"What will it take for a Mindanao railroad system to finally become a reality?"
Every national economic plan drawn up by NEDA (National Economic and Development Authority) and its pre-1970s predecessor, NEC (National Economic Council) has included a project named Mindanao Rail System, i.e., a project for the installation of a railroad that would span the country's second largest island and bring together its varied lands and inhabitants. The Philippine Development Plan 2017-2022 is no exception, and the current national economic blueprint embodies a Mindanao railroad project.
The Mindanao rail project is, in fact, one of the highest-priority components of the Build, Build, Build program of the Duterte administration. One of the biggest chunks of the program's P8.4-trillion price tag has been earmarked for the project, whose enormity can be discussed from the fact that it will be implemented in three stages.
Of course, the Duterte administration and its predecessors are perfectly right to have accorded the highest priority to the installation of a railway system in Mindanao. This country's second largest island accounts for approximately 20 percent of the national population and is the source of much of this country's mineral and plantation-crop exports. If there is any part of the Philippines that needs and deserves a good railway system, it is Mindanao. Indeed, it can be convincingly argued that a major cause of the comparative underdevelopment of much of Mindanao is the absence of a reliable island-wide transportation system.
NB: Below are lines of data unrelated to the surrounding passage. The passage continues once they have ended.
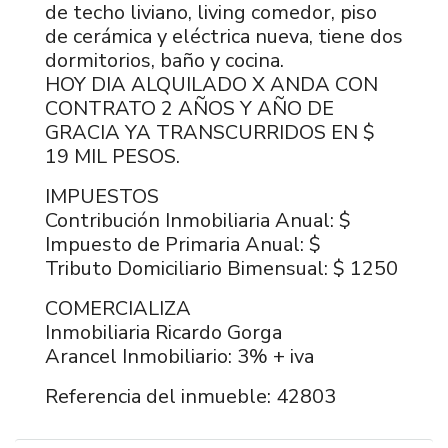
de techo liviano, living comedor, piso
de cerámica y eléctrica nueva, tiene dos
dormitorios, baño y cocina.
HOY DIA ALQUILADO X ANDA CON
CONTRATO 2 AÑOS Y AÑO DE
GRACIA YA TRANSCURRIDOS EN $
19 MIL PESOS.
IMPUESTOS
Contribución Inmobiliaria Anual: $
Impuesto de Primaria Anual: $
Tributo Domiciliario Bimensual: $ 1250
COMERCIALIZA
Inmobiliaria Ricardo Gorga
Arancel Inmobiliario: 3% + iva
Referencia del inmueble: 42803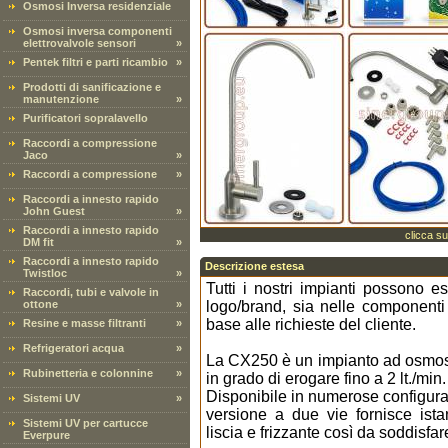
Osmosi Inversa residenziale
Osmosi inversa componenti
elettrovalvole sensori
»
Pentek filtri e parti ricambio
»
Prodotti di sanificazione e
manutenzione
»
Purificatori sopralavello
Raccordi a compressione
Jaco
»
Raccordi a compressione
»
Raccordi a innesto rapido
John Guest
»
Raccordi a innesto rapido
clicca su
DM fit
»
Raccordi a innesto rapido
Descrizione estesa
Twistloc
»
Tutti i nostri impianti possono e
Raccordi, tubi e valvole in
ottone
»
logo/brand, sia nelle componenti c
base alle richieste del cliente.
Resine e masse filtranti
»
Refrigeratori acqua
»
La CX250 è un impianto ad osmosi
Rubinetteria e colonnine
»
in grado di erogare fino a 2 lt./mi
Disponibile in numerose configuraz
Sistemi UV
»
versione a due vie fornisce is
Sistemi UV per cartucce
liscia e frizzante così da soddisfare 
Everpure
A railroad would be that system. In the same manner that the railroads spurred the economic development of Western Europe and opened up America's West and countries in Asia, Latin America and Africa, so the installation of a railroad will open up Mindanao's economy to more rapid development.
This is not to say that Mindanao has no transportation infrastructure to speak of; it has. There is the Sagre Highway that runs from north to south, and there are other stretches of highways funded by international sources of project financing (mainly the Asian Development Bank and World Bank) and bilateral ones (mainly the overseas aid agencies of Japan, the US and Australia). But the railroad is generally acknowledged to be the least expensive way of moving goods by land, not to mention the most secure way with greater dependability in a country highly vulnerable to the dire manifestations of climate change.
Unfortunately, official treatment of the Mindanao railway project over the decades has largely partaken of the nature of wishful thinking.
With President Rodrigo Duterte's term almost at mid-point, substantial initial work should by now have been done on the project. But the recent Senate hearing on the BBB program showed this to be not the case. The Mindanao railway project is not one of the nine projects—out of 75 'flagship' projects—that have either been completed or are nearing completion.
Is this situation likely to change during the remaining three and a half years of Mr. Duterte's term? On the basis of what is happening—or, more accurately, not happening—I don't think so. I think the Mindanao railroad project can be stricken off the list of likely-to-happen components of the BBB program.
What will it take for a Mindanao railroad system to finally become a reality? Total government resolve and 100-percent official focus—no hyperbole, no grandstanding, just activity on the ground—are the only things that will cause this desideratum to become a reality.
Massive as it is, a Mindanao railway system is a highly doable project. All the needed ingredients—money, technology and managerial capability—are there. All that are needed are government resolve and sustained official focus on the project. Until these latter factors are brought into play, the people of the great island of Mindanao are unlikely to get the rail system that they have long needed and deserved.